- GOAL OF THE EXERCISE
The records that follow must be reproduced in full, with every picture excluded.

* * * * * * * * *

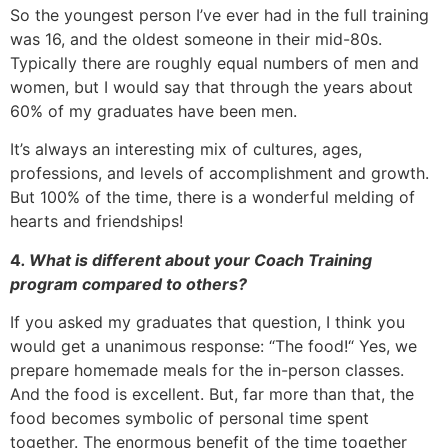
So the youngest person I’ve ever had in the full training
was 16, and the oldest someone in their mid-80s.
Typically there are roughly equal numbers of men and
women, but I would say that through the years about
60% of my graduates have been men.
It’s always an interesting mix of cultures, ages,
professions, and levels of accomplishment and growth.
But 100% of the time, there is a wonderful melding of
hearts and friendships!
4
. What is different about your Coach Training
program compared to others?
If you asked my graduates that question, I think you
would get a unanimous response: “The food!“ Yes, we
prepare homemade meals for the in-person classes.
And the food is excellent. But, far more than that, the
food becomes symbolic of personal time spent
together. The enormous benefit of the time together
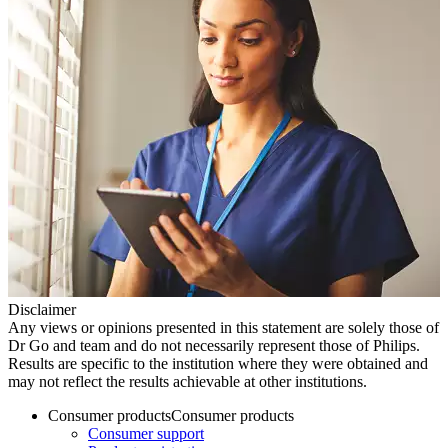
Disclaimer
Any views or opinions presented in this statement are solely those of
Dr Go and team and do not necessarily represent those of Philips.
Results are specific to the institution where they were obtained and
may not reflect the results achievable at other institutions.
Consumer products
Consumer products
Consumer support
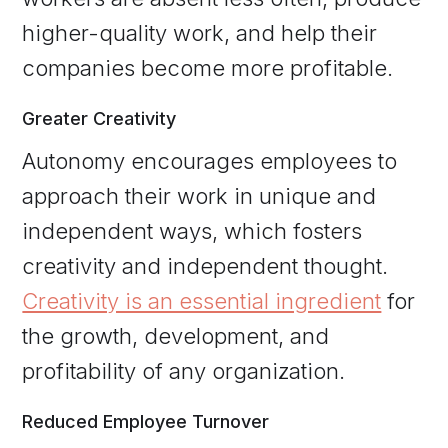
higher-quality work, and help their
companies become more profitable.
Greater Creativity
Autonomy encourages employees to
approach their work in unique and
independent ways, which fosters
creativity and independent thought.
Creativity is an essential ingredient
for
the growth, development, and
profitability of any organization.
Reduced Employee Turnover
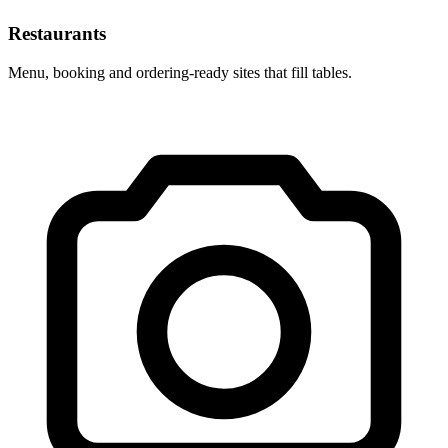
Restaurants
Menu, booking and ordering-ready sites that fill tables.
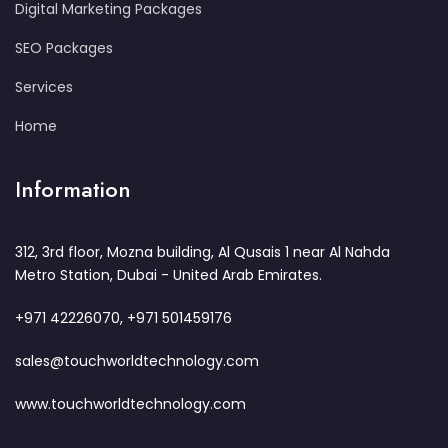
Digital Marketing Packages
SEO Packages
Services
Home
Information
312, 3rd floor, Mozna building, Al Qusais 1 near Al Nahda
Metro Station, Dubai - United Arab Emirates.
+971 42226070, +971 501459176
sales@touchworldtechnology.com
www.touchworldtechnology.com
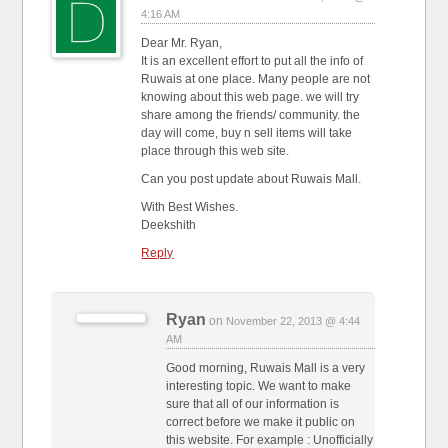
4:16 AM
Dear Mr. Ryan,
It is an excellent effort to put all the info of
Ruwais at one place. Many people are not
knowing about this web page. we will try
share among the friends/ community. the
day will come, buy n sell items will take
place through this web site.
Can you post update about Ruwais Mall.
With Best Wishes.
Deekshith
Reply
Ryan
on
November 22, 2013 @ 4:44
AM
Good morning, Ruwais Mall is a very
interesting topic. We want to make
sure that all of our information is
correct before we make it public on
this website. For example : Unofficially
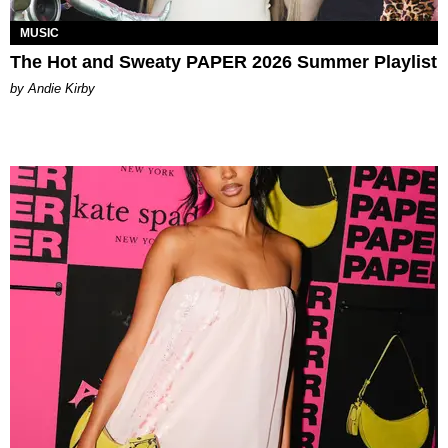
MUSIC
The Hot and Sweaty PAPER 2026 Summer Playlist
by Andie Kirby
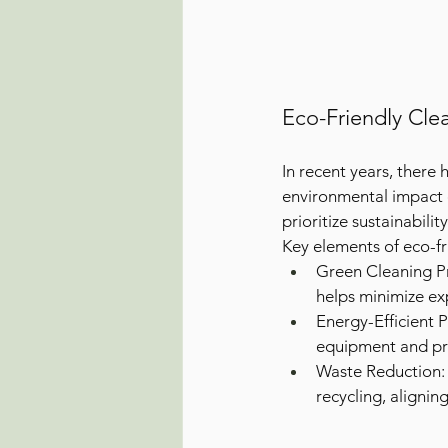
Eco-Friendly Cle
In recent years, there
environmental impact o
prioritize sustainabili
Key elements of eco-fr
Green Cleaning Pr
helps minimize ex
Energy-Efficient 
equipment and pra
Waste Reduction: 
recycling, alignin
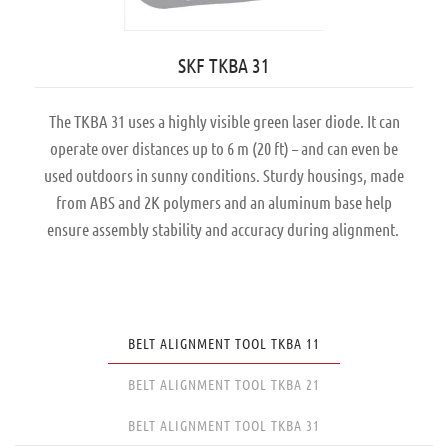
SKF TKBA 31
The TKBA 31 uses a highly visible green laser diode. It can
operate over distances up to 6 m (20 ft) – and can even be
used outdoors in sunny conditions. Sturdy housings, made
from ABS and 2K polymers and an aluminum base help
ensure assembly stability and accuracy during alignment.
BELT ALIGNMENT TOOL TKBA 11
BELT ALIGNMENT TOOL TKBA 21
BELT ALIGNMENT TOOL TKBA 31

* * * * * * * * *

- YOUR SOLUTION
So the youngest person I’ve ever had in the full training
was 16, and the oldest someone in their mid-80s.
Typically there are roughly equal numbers of men and
women, but I would say that through the years about
60% of my graduates have been men.
It’s always an interesting mix of cultures, ages,
professions, and levels of accomplishment and growth.
But 100% of the time, there is a wonderful melding of
hearts and friendships!
4
. What is different about your Coach Training
program compared to others?
If you asked my graduates that question, I think you
would get a unanimous response: “The food!“ Yes, we
prepare homemade meals for the in-person classes.
And the food is excellent. But, far more than that, the
food becomes symbolic of personal time spent
together. The enormous benefit of the time together
Disclaimer
Any views or opinions presented in this statement are solely those of
Dr Go and team and do not necessarily represent those of Philips.
Results are specific to the institution where they were obtained and
may not reflect the results achievable at other institutions.
Consumer products
Consumer products
Consumer support
higher-quality work, and help their
companies become more profitable.
Greater Creativity
Autonomy encourages employees to
approach their work in unique and
independent ways, which fosters
creativity and independent thought.
Creativity is an essential ingredient
for
the growth, development, and
profitability of any organization.
Reduced Employee Turnover
Restaurants
Menu, booking and ordering-ready sites that fill tables.
Digital Marketing Packages
SEO Packages
Services
Home
Information
312, 3rd floor, Mozna building, Al Qusais 1 near Al Nahda
Metro Station, Dubai - United Arab Emirates.
+971 42226070, +971 501459176
sales@touchworldtechnology.com
www.touchworldtechnology.com
4:16 AM
Dear Mr. Ryan,
It is an excellent effort to put all the info of
Ruwais at one place. Many people are not
knowing about this web page. we will try
share among the friends/ community. the
day will come, buy n sell items will take
place through this web site.
Can you post update about Ruwais Mall.
With Best Wishes.
Deekshith
Reply
Ryan
on
November 22, 2013 @ 4:44
AM
Good morning, Ruwais Mall is a very
interesting topic. We want to make
sure that all of our information is
correct before we make it public on
this website. For example : Unofficially
MUSIC
The Hot and Sweaty PAPER 2026 Summer Playlist
by Andie Kirby
Eco-Friendly Cle
In recent years, there
environmental impact o
prioritize sustainabili
Key elements of eco-fr
Green Cleaning Pr
helps minimize ex
Energy-Efficient 
equipment and pra
Waste Reduction: 
recycling, alignin
SKF TKBA 31
The TKBA 31 uses a highly visible green laser diode. It can
operate over distances up to 6 m (20 ft) – and can even be
used outdoors in sunny conditions. Sturdy housings, made
from ABS and 2K polymers and an aluminum base help
ensure assembly stability and accuracy during alignment.
BELT ALIGNMENT TOOL TKBA 11
BELT ALIGNMENT TOOL TKBA 21
BELT ALIGNMENT TOOL TKBA 31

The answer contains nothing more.